Data handling for a flash chip

I am copying an excerpt from here

Flash erase cycles are long - really long - it can take several seconds to erase a Flash sector. Also as the number of guaranteed erase / re-write cycles is usually limited (typically around 10,000 or up to 100,000), we cannot afford to erase an entire sector just because one variable changed. The approach is to "sacrifice" an entire sector for variable storage. In this sector, variables are stored in a table. If a variable changes, it does not get overwritten, instead the old value is discarded and a new entry into the table gets generated.

I don't understand the above statement.

Why we don't have to erase the sector when we add a data to be modified as a new data item instead of modifying the existing data "in-place"? Is it because the free area in the sector where we are going to store the new data is pre-erased with 0x00 or 0xFF?

If the answer to the above question is "Yes", is it possible to avoid erase cycle in the below mentioned case?

I am writing system logs to the flash. Once the flash area is completely filled with system logs, I need to erase the earliest log entry and replace it with the newest one. In this case I can't think of a case where I could avoid erase. I never worked with flash driver before. Any help will be greatly appreciated. I am not a native English speaker and hope the question is not vague. Thank you.

Solution

These kind of problems pop up when you don't have any proper data flash (or eeprom) on the MCU, so you need to use program flash for storing data. Program flash works the same way as data flash, but since it isn't supposed to get erased often, you can use physically smaller circuits. Because, typically: the smaller the physical circuit, the larger the erase sector.

The problem is that erase of a large flash sector takes a lot of time. But once the whole sector has been erased (typically all cells are set to 1), you can write to any erased memory location once. Basically you can always turn a 1 into a 0, but not a 0 to a 1 without erasing. So indeed you can do the write because the area is pre-erased. Such a write does not take nearly as long as an erase.

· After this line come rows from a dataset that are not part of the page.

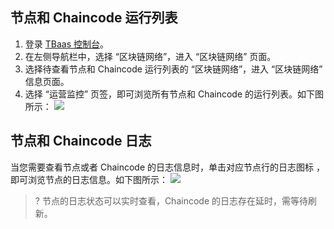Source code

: ## 节点和 Chaincode 运行列表

1. 登录 [TBaas 控制台](https://console.cloud.tencent.com/tbaas)。
2. 在左侧导航栏中，选择 “区块链网络”，进入 “区块链网络” 页面。
3. 选择待查看节点和 Chaincode 运行列表的 “区块链网络”，进入 “区块链网络” 信息页面。
4. 选择 “运营监控” 页签，即可浏览所有节点和 Chaincode 的运行列表。如下图所示：
![](https://main.qcloudimg.com/raw/dc163e4b6581ed77cea411f4586d8049.png)

## 节点和 Chaincode 日志

当您需要查看节点或者 Chaincode 的日志信息时，单击对应节点行的日志图标 ，即可浏览节点的日志信息。如下图所示：
![](https://main.qcloudimg.com/raw/bb2fb22cebe4bd8678a6eef463ce3dd9.png)
>? 节点的日志状态可以实时查看，Chaincode 的日志存在延时，需等待刷新。


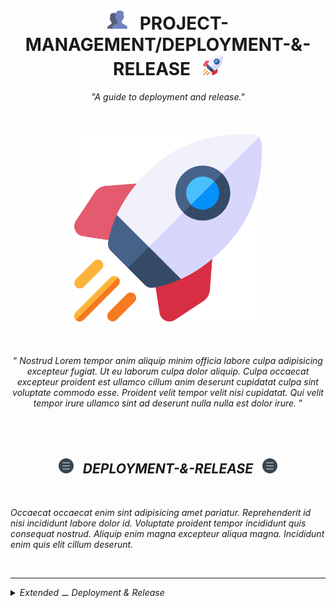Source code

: <h1 class="hero__subject--deployment" align="center">
  <img src="../../../../assets/media/icons/vendors/flat__users.svg" width="32px" /> &nbsp;
  <b>PROJECT-MANAGEMENT/DEPLOYMENT-&-RELEASE</b> &nbsp;
  <img src="../../../../assets/media/icons/vendors/flat__shuttle.svg" width="32px" />
</h1>
<div class="hero__main--deployment" align="center">
  <i>
  "A guide to deployment and release."
  </i>
  <br />
  <br />
  <br />
  <br />
  <img
  src="../../../../assets/media/icons/vendors/flat__shuttle.svg"
  alt="placeholder main hero image"
  width="300px"
  />
  <br />
  <br />
  <br />
  <br />
  <q>
    <i>
    Nostrud Lorem tempor anim aliquip minim officia labore culpa adipisicing excepteur fugiat. Ut eu laborum culpa dolor aliquip. Culpa occaecat excepteur proident est ullamco cillum anim deserunt cupidatat culpa sint voluptate commodo esse. Proident velit tempor velit nisi cupidatat. Qui velit tempor irure ullamco sint ad deserunt nulla nulla est dolor irure.
    <i/>
  </q>
</div>

<br/>
<br/>
<br/>
<h2 class="heading__subcat-title--deployment---v01" align="center">
  <img src="../../../../assets/media/icons/vendors/flat__menu.svg" width="24px" /> &nbsp;
  <b>DEPLOYMENT-&-RELEASE</b> &nbsp;
  <img src="../../../../assets/media/icons/vendors/flat__menu.svg" width="24px" />
</h2>
<br/>

Occaecat occaecat enim sint adipisicing amet pariatur. Reprehenderit id nisi incididunt labore dolor id. Voluptate proident tempor incididunt quis consequat nostrud. Aliquip enim magna excepteur aliqua magna. Incididunt enim quis elit cillum deserunt.

<br/>

---

<details>
  <summary><i>Extended ⚊ Deployment & Release</i></summary>

---

<br/>

Ullamco ipsum aliqua tempor labore qui nulla excepteur minim cupidatat eu. Nostrud voluptate elit do nisi eu pariatur quis veniam consequat Lorem culpa incididunt. Esse deserunt excepteur duis adipisicing nisi ex.

Incididunt irure labore nostrud cillum enim voluptate nostrud sunt. Pariatur deserunt sit voluptate adipisicing qui ut nostrud velit enim culpa proident voluptate esse qui. Excepteur duis quis deserunt magna dolor quis dolor enim non nisi. Sunt anim nostrud aliquip sint officia veniam excepteur Lorem sint tempor ad ipsum. Culpa dolore sunt irure consectetur veniam incididunt dolore et aute cillum. Et id minim enim incididunt eu magna mollit labore enim incididunt tempor veniam cupidatat esse.

Sit dolor et aliquip consequat consequat dolor ut. Nostrud reprehenderit excepteur non qui nisi et consequat ullamco duis fugiat veniam officia. Labore irure ut eu consequat deserunt adipisicing fugiat exercitation ex id sit minim officia. Lorem excepteur quis excepteur ullamco nostrud.

<br/>

</details>
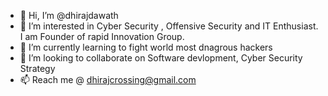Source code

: - 👋 Hi, I’m @dhirajdawath
- 👀 I’m interested in Cyber Security , Offensive Security and IT Enthusiast. I am Founder of rapid Innovation Group.
- 🌱 I’m currently learning to fight world most dnagrous hackers
- 💞️ I’m looking to collaborate on Software devlopment, Cyber Security Strategy
- 📫 Reach me @    dhirajcrossing@gmail.com


<!---
dhirajdawath/dhirajdawath is a ✨ special ✨ repository because its `README.md` (this file) appears on your GitHub profile.
You can click the Preview link to take a look at your changes.
--->
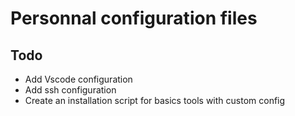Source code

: # Personnal configuration files

## Todo

- Add Vscode configuration
- Add ssh configuration
- Create an installation script for basics tools with custom config
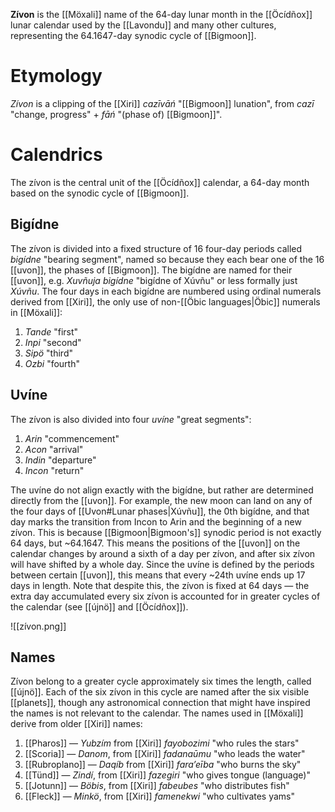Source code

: **Zívon** is the [[Möxali]] name of the 64-day lunar month in the [[Öcídñox]] lunar calendar used by the [[Lavondu]] and many other cultures, representing the 64.1647-day synodic cycle of [[Bigmoon]].
# Etymology
*Zívon* is a clipping of the [[Xiri]] *cazīvāń* "[[Bigmoon]] lunation", from *cazī* "change, progress" + *fāń* "(phase of) [[Bigmoon]]".
# Calendrics
The zívon is the central unit of the [[Öcídñox]] calendar, a 64-day month based on the synodic cycle of [[Bigmoon]].
## Bigídne
The zívon is divided into a fixed structure of 16 four-day periods called *bigídne* "bearing segment", named so because they each bear one of the 16 [[uvon]], the phases of [[Bigmoon]]. The bigídne are named for their [[uvon]], e.g. *Xuvñuja bigídne* "bigídne of Xúvñu" or less formally just *Xúvñu*. The four days in each bigídne are numbered using ordinal numerals derived from [[Xiri]], the only use of non-[[Öbic languages|Öbic]] numerals in [[Möxali]]:
1. *Tande* "first"
2. *Inpi* "second"
3. *Sipö* "third"
4. *Ozbi* "fourth"
## Uvíne
The zívon is also divided into four *uvíne* "great segments":
1. *Arin* "commencement"
2. *Acon* "arrival"
3. *Indin* "departure"
4. *Incon* "return" 

The uvíne do not align exactly with the bigídne, but rather are determined directly from the [[uvon]]. For example, the new moon can land on any of the four days of [[Uvon#Lunar phases|Xúvñu]], the 0th bigídne, and that day marks the transition from Incon to Arin and the beginning of a new zívon. This is because [[Bigmoon|Bigmoon's]] synodic period is not exactly 64 days, but ~64.1647. This means the positions of the [[uvon]] on the calendar changes by around a sixth of a day per zívon, and after six zívon will have shifted by a whole day. Since the uvíne is defined by the periods between certain [[uvon]], this means that every ~24th uvíne ends up 17 days in length. Note that despite this, the zívon is fixed at 64 days — the extra day accumulated every six zívon is accounted for in greater cycles of the calendar (see [[újnö]] and [[Öcídñox]]).

![[zívon.png]]
## Names
Zívon belong to a greater cycle approximately six times the length, called [[újnö]]. Each of the six zívon in this cycle are named after the six visible [[planets]], though any astronomical connection that might have inspired the names is not relevant to the calendar. The names used in [[Möxali]] derive from older [[Xiri]] names:
1. [[Pharos]] — *Yubzím* from [[Xiri]] *fayobozimi* "who rules the stars"
2. [[Scoria]] — *Danom*, from [[Xiri]] *fadanaūmu* "who leads the water"
3. [[Rubroplano]] — *Daqíb* from [[Xiri]] *faraʼeība* "who burns the sky"
4. [[Tünd]] — *Zindí*, from [[Xiri]] *fazegiri* "who gives tongue (language)"
5. [[Jotunn]] — *Böbis*, from [[Xiri]] *fabeubes* "who distributes fish"
6. [[Fleck]] — *Minkö*, from [[Xiri]] *famenekwi* "who cultivates yams"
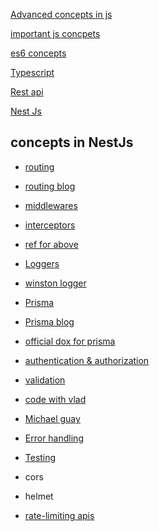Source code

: [Advanced concepts in js](https://www.youtube.com/watch?v=R9I85RhI7Cg)

[important js concpets](https://www.youtube.com/playlist?list=PL1PqvM2UQiMoGNTaxFMSK2cih633lpFKP)

[es6 concepts](https://www.youtube.com/watch?v=NCwa_xi0Uuc)

[Typescript](https://www.youtube.com/watch?v=d56mG7DezGs)

[Rest api](https://www.youtube.com/watch?v=WXsD0ZgxjRw&t=56s)

[Nest Js]()
## concepts in NestJs
* [routing](https://www.youtube.com/watch?v=MsaMBSJUNtQ)
* [routing blog](https://blog.logrocket.com/understanding-controllers-routes-nestjs/)
* [middlewares](https://www.youtube.com/watch?v=kz59XWSjyvI)
* [interceptors](https://www.youtube.com/watch?v=v5zvWQagcO0)
* [ref for above](https://www.youtube.com/watch?v=x1W3FJ1RJlM)
* [Loggers](https://deloittedevelopment.udemy.com/course/nestjs-zero-to-hero/learn/lecture/26682628#overview)
* [winston logger]()
* [Prisma](https://www.youtube.com/watch?v=RebA5J-rlwg)
* [Prisma blog](https://dev.to/majiyd/nestjs-x-prisma-made-for-each-other-2ad7)
* [official dox for prisma](https://docs.nestjs.com/recipes/prisma)
* [authentication & authorization](https://www.youtube.com/watch?v=_L225zpUK0M)

* [validation](https://www.youtube.com/watch?v=e60Y1p2hEBE)

* [code with vlad](https://www.youtube.com/playlist?list=PLNTXksYYFsn8Dz2xrFYrMqEO1buLodr6P)

* [Michael guay](https://www.youtube.com/playlist?list=PLJ8v-58rML8_p8vCXjoGVCltwhkmgdMVd)

* [Error handling]()

* [ Testing ](https://www.youtube.com/watch?v=dXOfOgFFKuY)

* cors
* helmet
* [rate-limiting apis](https://www.youtube.com/watch?v=lHMlOvGuN58)
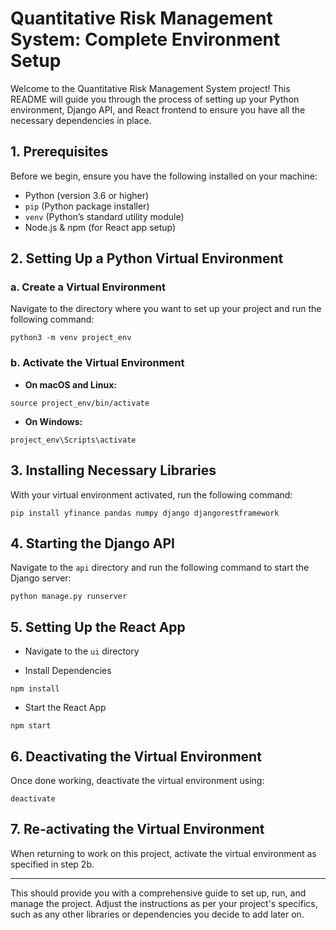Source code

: 
# Quantitative Risk Management System: Complete Environment Setup

Welcome to the Quantitative Risk Management System project! This README will guide you through the process of setting up your Python environment, Django API, and React frontend to ensure you have all the necessary dependencies in place.

## **1. Prerequisites**

Before we begin, ensure you have the following installed on your machine:

- Python (version 3.6 or higher)
- `pip` (Python package installer)
- `venv` (Python’s standard utility module)
- Node.js & npm (for React app setup)

## **2. Setting Up a Python Virtual Environment**

### a. Create a Virtual Environment

Navigate to the directory where you want to set up your project and run the following command:

`python3 -m venv project_env`

### b. Activate the Virtual Environment

- **On macOS and Linux:**

`source project_env/bin/activate`

- **On Windows:**

`project_env\Scripts\activate`

## **3. Installing Necessary Libraries**

With your virtual environment activated, run the following command:

`pip install yfinance pandas numpy django djangorestframework`

## **4. Starting the Django API**

Navigate to the `api` directory and run the following command to start the Django server:

`python manage.py runserver`

## **5. Setting Up the React App**

- Navigate to the `ui` directory

- Install Dependencies

`npm install`

- Start the React App

`npm start`

## **6. Deactivating the Virtual Environment**

Once done working, deactivate the virtual environment using:

`deactivate`

## **7. Re-activating the Virtual Environment**

When returning to work on this project, activate the virtual environment as specified in step 2b.

----------

This should provide you with a comprehensive guide to set up, run, and manage the project. Adjust the instructions as per your project's specifics, such as any other libraries or dependencies you decide to add later on.
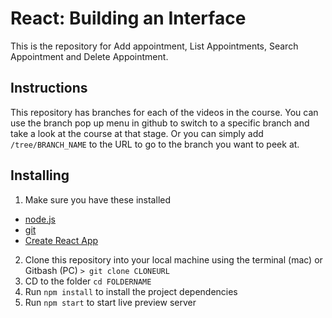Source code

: # React: Building an Interface

This is the repository for Add appointment, List Appointments, Search Appointment and Delete Appointment.

## Instructions

This repository has branches for each of the videos in the course. You can use the branch pop up menu in github to switch to a specific branch and take a look at the course at that stage. Or you can simply add `/tree/BRANCH_NAME` to the URL to go to the branch you want to peek at.


## Installing

1. Make sure you have these installed

- [node.js](http://nodejs.org/)
- [git](http://git-scm.com/)
- [Create React App](https://facebook.github.io/create-react-app/)

2. Clone this repository into your local machine using the terminal (mac) or Gitbash (PC) `> git clone CLONEURL`
3. CD to the folder `cd FOLDERNAME`
4. Run `npm install` to install the project dependencies
5. Run `npm start` to start live preview server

Therefore there exists various more or less confused algorithms to take advantage of this. It is not really a solution I would recommend, but I can explain it, since it is unfortunately a somewhat common one:

Suppose you have two variables inside the flash sector, that you need to update now and then. Each of them has 1 byte of data. You would then also give each variable an unique search key (which cannot be the value of an erased flash cell) and store them like this:

Address  Key   Value
0x0000   0x01  0xAA
0x0002   0x02  0xBB

You'll have some program structure like

typedef struct
{
  uint8_t key;
  uint8_t val;
} flash_var;

const flash_var* x = (flash_var*)0x0001;
const flash_var* y = (flash_var*)0x0002;

Next you want to change the value of x to 0xCC. You'd call upon your flash programming driver and it will write a copy of the new variable in the next available flash location. Your flash would now look like this:

Address  Key   Value
0x0000   0x01  0xAA
0x0002   0x02  0xBB
0x0004   0x01  0xCC

So you have two copies of the variable x, but the program will update the pointer to only point at the latest occurrence of it. The previous one just sits in the flash as "dead space". You can always find out which is the most recent one, by searching from the end of the flash block, backwards towards the beginning, looking for the first occurrence of the search key 0x01.

This means that upon power-on, finding the variables will not be random access, but rather a pretty slow, linear search.

There are several problems with this algorithm:

Not random access, but very slow search.
Lots of additional complexity to implement, which increases the chance for bugs and takes up resources.
Duplicates of the same data exists. This is unacceptable for mission-critical systems. Suppose a search key gets corrupted - instead of finding nothing and reporting an error, the program will grab old data instead.
Depending on the nature of the flash, you might want to include a checksum in the flash. With the above algorithm, there has to be an individual checksum for each variable, which is a massive waste of space.
When the flash sector gets full, you have to erase it no matter what. You'll then have to come up with a way to store variables in RAM temporarily. It turns complex.
But most importantly, the sector could probably get filled at any given time and it is likely hard to predict when. Your program must be able to handle this special case and cope with the long erase time when it happens. This is the worst-case, and real-time embedded systems must always be designed after the worst-case scenario.

And here is the major logic flaw: if your program can handle the special case when the sector gets filled and you have to erase, then why can't it handle the very same case at each and every time? That is, since your program must be able to handle this anyway, you could as well erase the whole sector every time.

So it turns out that the algorithm only saves time in the best-case scenario, which is quite useless, since it must be written to function in the worst-case scenario anyhow. And in the worst-case scenario, which is what you must design for, it doesn't save any time at all. In fact, the extra complexity that the algorithm introduced made the worst-case scenario take more time.

That is why these kind of algorithms are somewhat confused per design. In a properly designed real-time system, they only save flash write cycles, nothing else.

So to sum it up, I would advise not to use these kind of algorithms. Instead, pick a MCU with proper data flash. It will have smaller sectors, fast erase times and more write cycles.